寂しい盆踊り

2016年03月05日

小松菜発祥の地、江戸川区小松川に住み始めたのは今から40年前になる。ちょうど一帯が都の再開発事業決定の後で反対のチラシが撒かれていた。同じ時期近くの化学工場が出した六価クロムが体に悪いと分かりこれも騒ぎになっていた。
すでに大きな工場が移った後の空き地が一抹の寂しさを漂わせていたが小松川は下町では最大の繁華街であったという。私が来たのは昭和50年過ぎで活気溢れるその時代は知らない。すでに錦糸町や新小岩に代わられていたがかつて都電も通り、所狭しと大小の工場がひしめき合い、民家やアパートが軒を連ねる様子が以前の賑わいをしのばせている。赤塚不二夫が新潟から出てきてこの地の工場で働きながら漫画の投稿をしていたという。賑わいの残り香が街に一種の気品を見せている。長屋の軒先に並ぶもう使われてはいないだろうかまどの煙突が静かな夕暮れの色づきはじめた空に影絵のように浮かび上がっていた。

都心から近いのにここだけでしか見られないことがいくらでもあった。暑い日などは自分もそうしたのだが銭湯にパンツ一丁で行ったり、交通量は少ないとはいえ道路上でくさやの匂いを強烈に発散させながら宴会をやっていた。見栄を張らなくいい気取りのない気楽な町であった。私は人生の一時でもその時この地で生活できたことを幸せに思う。
そういう街をはたして再開発する必要があったのか甚だ疑問である。防災が主の目的というが整然と並んだ戸建ての住宅地の方が大火災になるというではないか。小松川の隣に平井という町があるがそのある地区は小松川以上に細い路地に民家がひしめいて千駄木や浅草のような上品で粋がっている商業的下町と違い本物の下町風情であったのが今では瀟洒な家が立ち並んで驚くほどに変わっている。当然再開発地区ではない。
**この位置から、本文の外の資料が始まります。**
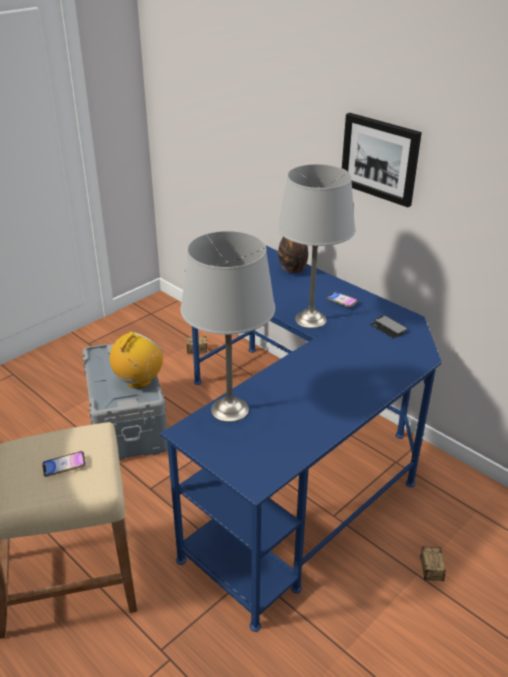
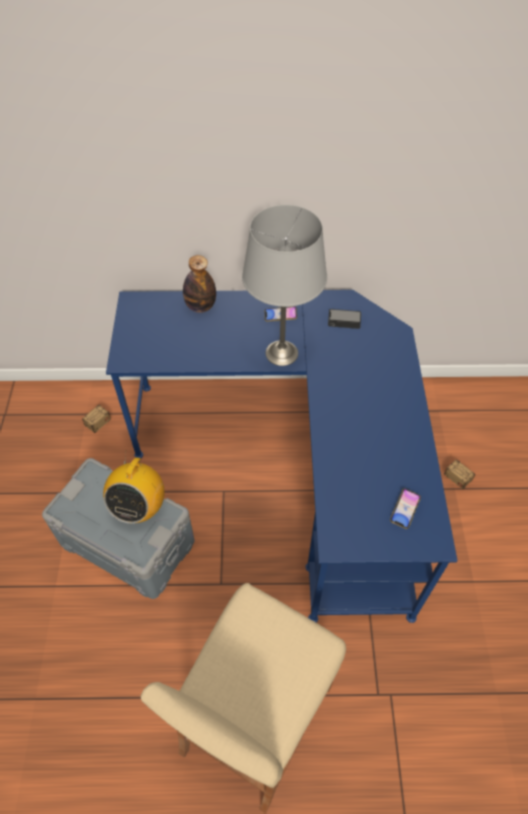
camera: 45 degrees left, 20 degrees up
phone [42,451,86,477] -> phone moved to [390,488,421,529]
radio [110,332,163,389] -> radio turned 150 degrees counterclockwise [103,450,165,523]
grey table lamp [180,231,275,422] -> none
picture [342,113,422,207] -> none

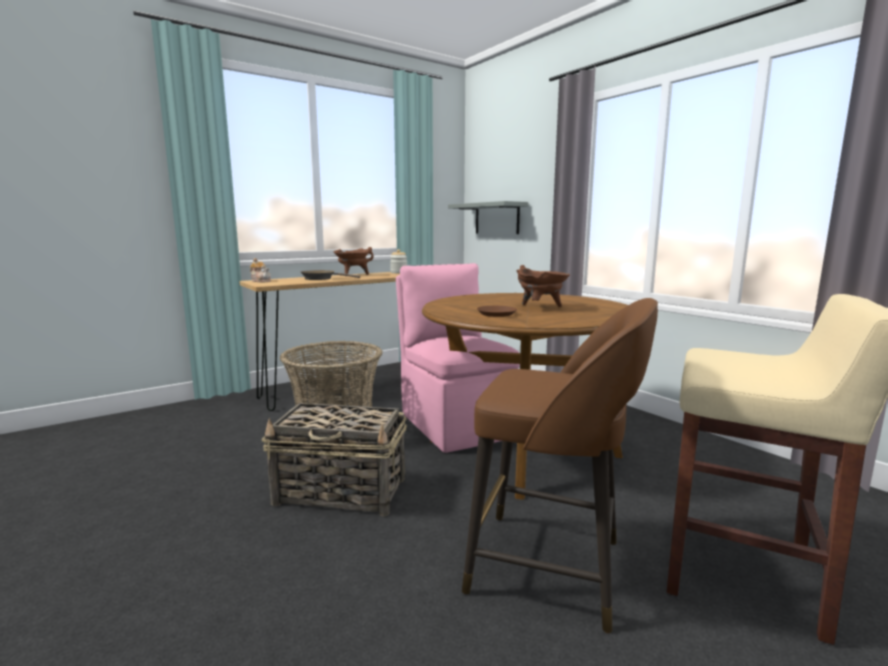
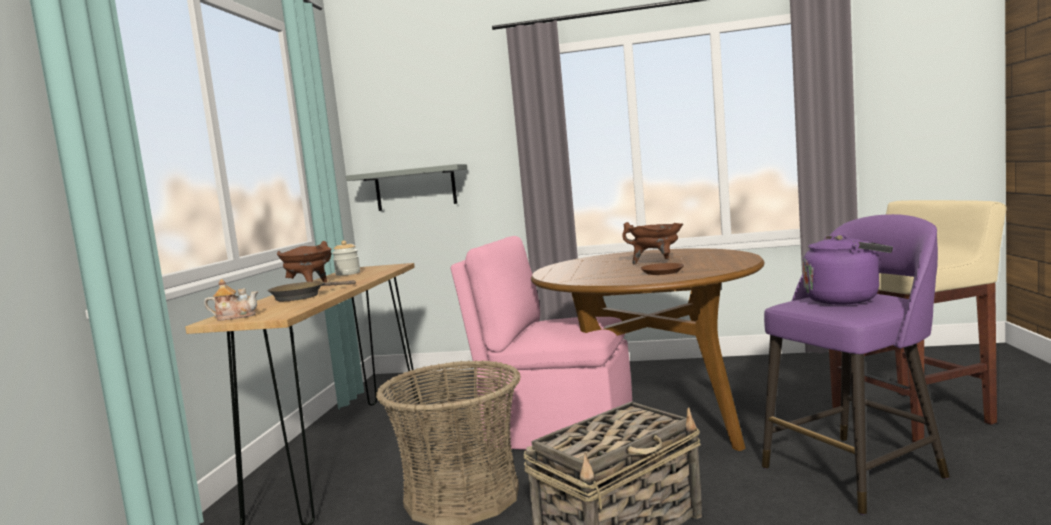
camera: 45 degrees left, 5 degrees down
brown stool [462,298,658,633] -> purple stool [762,214,950,515]
none -> purple kettle [803,234,893,305]

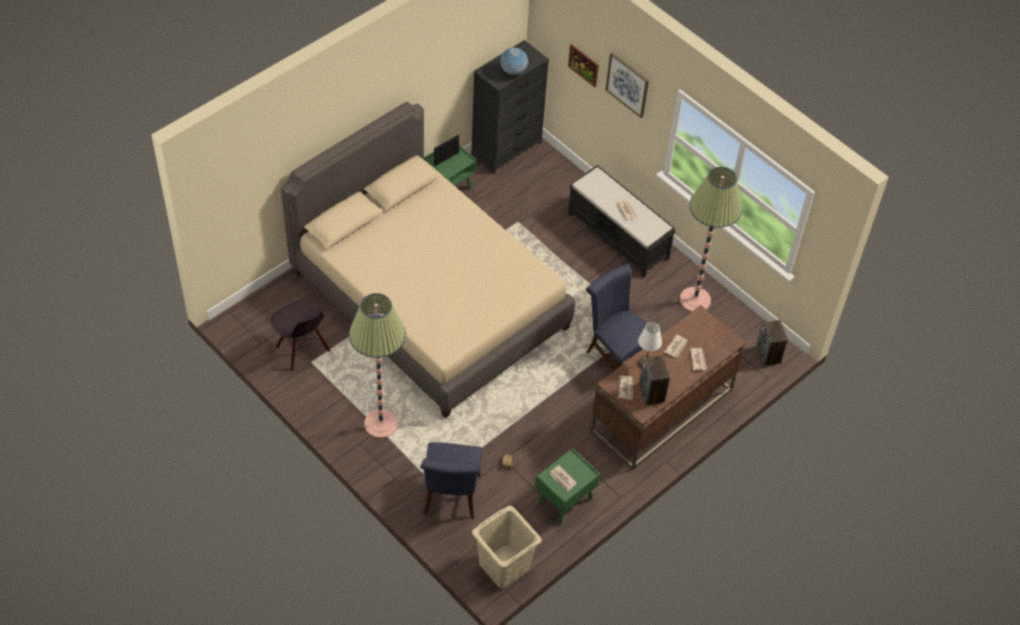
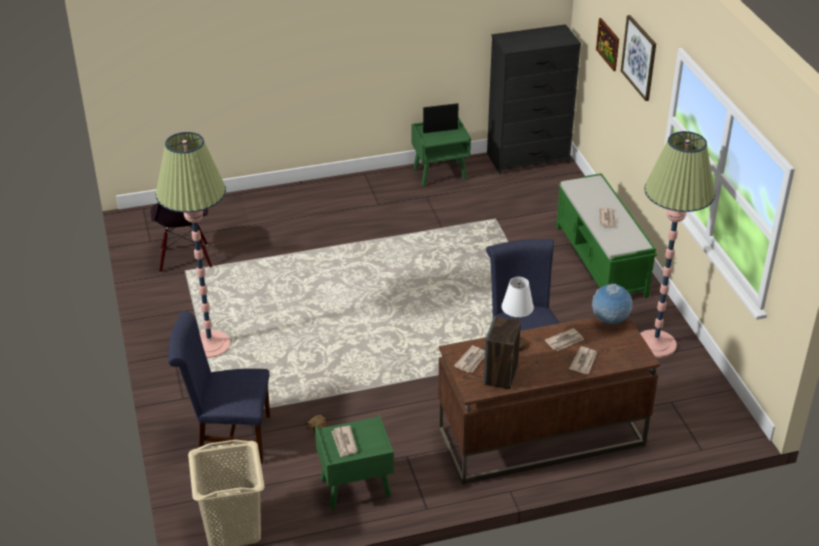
camera: 30 degrees right, 15 degrees down
beige bed [281,101,575,418] -> none
blue chair [420,442,482,519] -> blue chair turned 60 degrees clockwise [168,311,270,464]
globe [500,48,528,75] -> globe moved to [592,284,632,324]
black bench [568,165,676,278] -> green bench [556,173,657,299]
speaker [756,320,788,366] -> none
小松川も何もしなくても戸建、集合住宅、工場が共存し合えた面白くいい地域となっていただろう。防災ですとかざす錦にいやなものが見えはしないか。
とはいえ私を含め多くの人がこの地を離れた。新しくなったこの地で最初に生まれた子供は三十歳近くになるだろう。時は流れ多くを消していった。ここが故郷となった人たちにはまるで違う風情の街があったとは知る由もない。

私は思い出す。あれは昭和も終わりの夏であったか風に乗って聞こえる炭坑節に誘われ来てみると高速道路下の広場で盆踊りが行われていた。街灯の下、僅かな提灯が飾られたやぐらの周りには20人程の人たちが集っている。もうすでに空き地が目立っていて住人がいないのだ。私はこんなに寂しい盆踊りを見たことがない。宗教的意味合いの盆踊りの代表的な歌である炭坑節は頻繁にあった炭鉱事故で亡くなった人たちの初盆に家の前で歌われたとも聞く。挽歌とも鎮魂歌ともいえるものだったのか。小松川、ここには多くの人たちの生活があった。泣き笑い、失意も夢も希望もあった。暗い広場の美しく悲しい炭坑節はそのひとつひとつをやさしく悼んでいるかのように漆黒の夜空にいつまでも流れていた。